Gold has risen 4.2 percent in the last four trading days, creating opportunities for investors to book profits on the gains.

Besides profit-taking, gold faced a moderately stronger dollar Tuesday and competition from rising European equities, up on hopes Italian lawmakers would find a way to replace Prime Minister Silvio Berlusconi and, thus, begin substantive economic reforms.

However, behind the profit-taking and the current hope in Italian lawmakers, underlying trends favor more expensive gold.

For one, government gold buying is rising.

We expect demand for gold from the official sector to remain positive for quite some time, said Suki Cooper, analyst with Barclays Capital.

The weakening euro and currencies tied to the euro, like the Swiss franc, also are expected to make gold more expensive.

The surge in the gold-to-Swiss franc ratio was helped by recent comments from Swiss National Bank members hinting at the possibility of an increase in the euro-Swiss franc floor, said UBS strategist Edel Tully.
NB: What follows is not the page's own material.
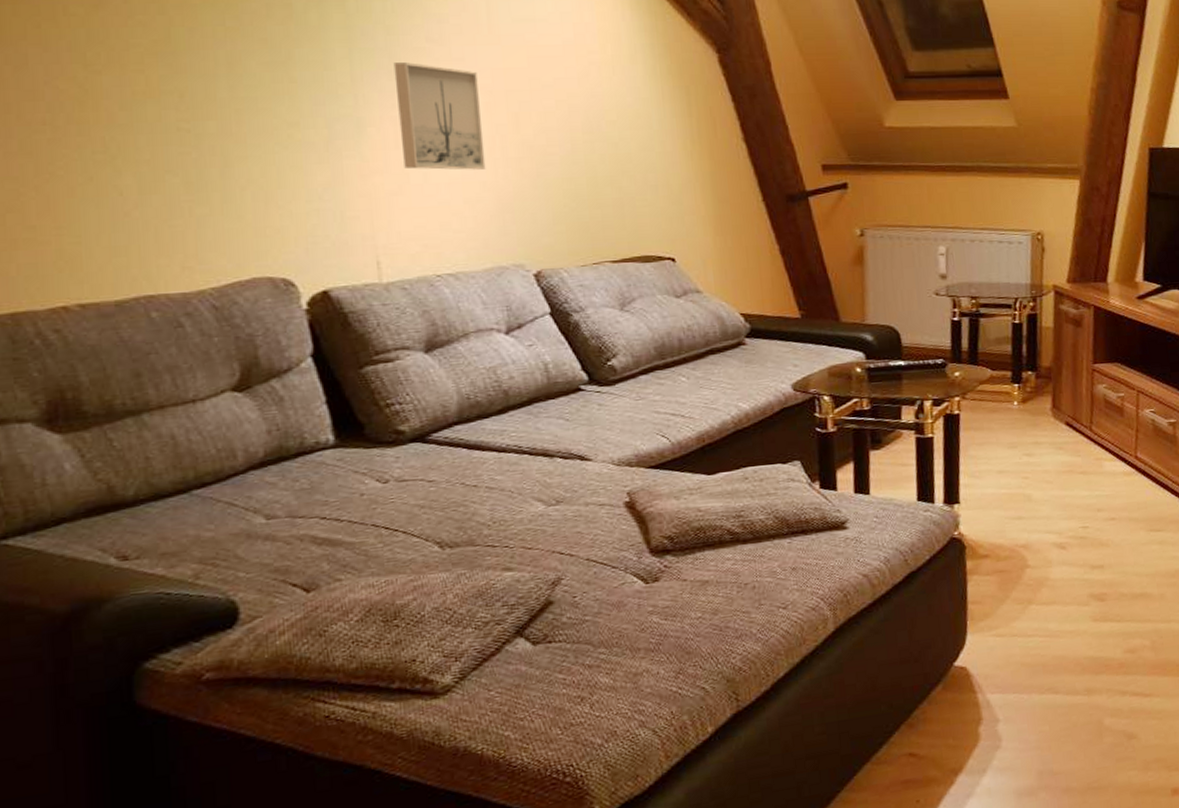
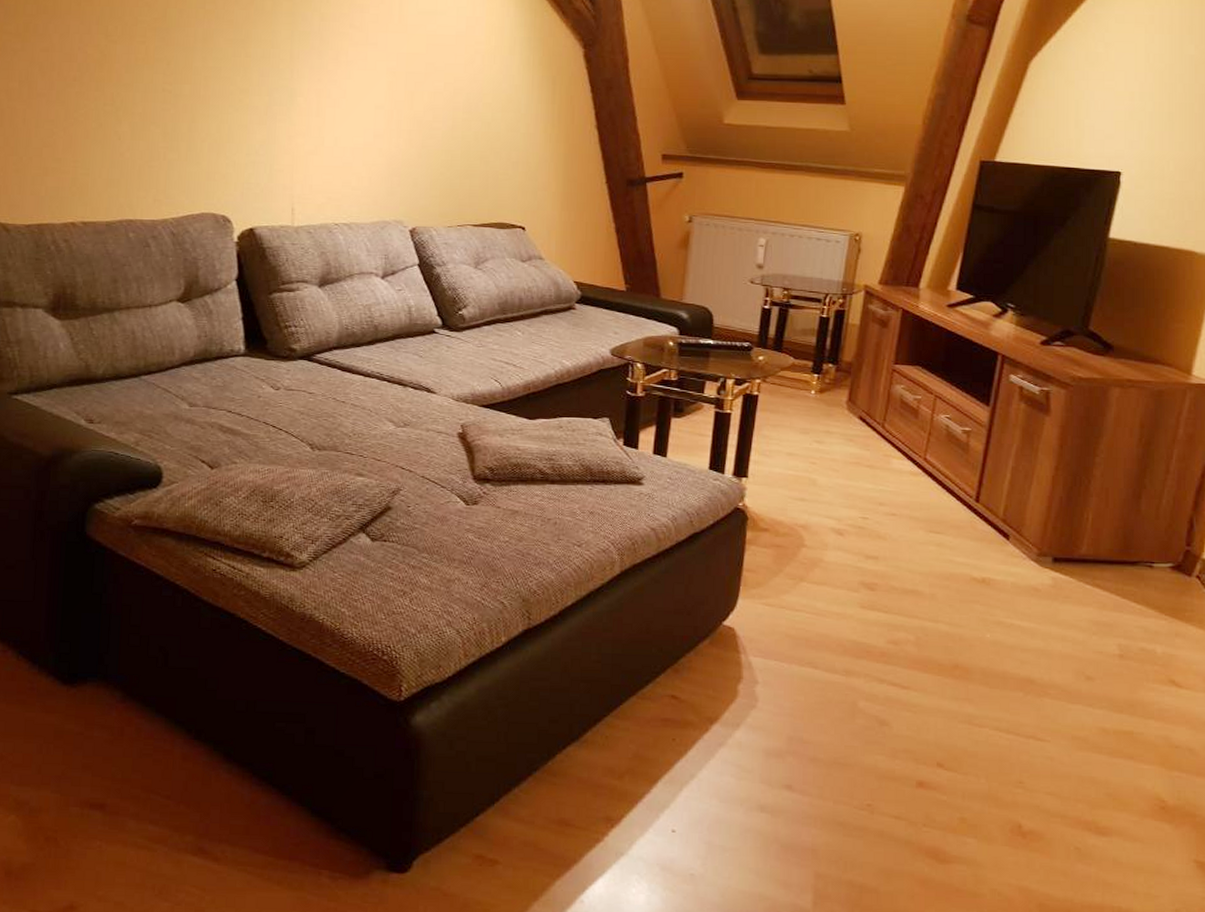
wall art: present [393,62,486,170] -> none [321,44,386,138]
Our foreign currency strategists think that SNB action along these lines could potentially come as early as the Monetary Policy Assessment in December.

The most actively traded Comex contract for gold was up 30 cents to $1,791.40, while spot gold rose to $9.36 to $1,791.51.

The most actively traded Comex contract for silver was unchanged at $334.83, while spot silver added 12 cents to $34.82.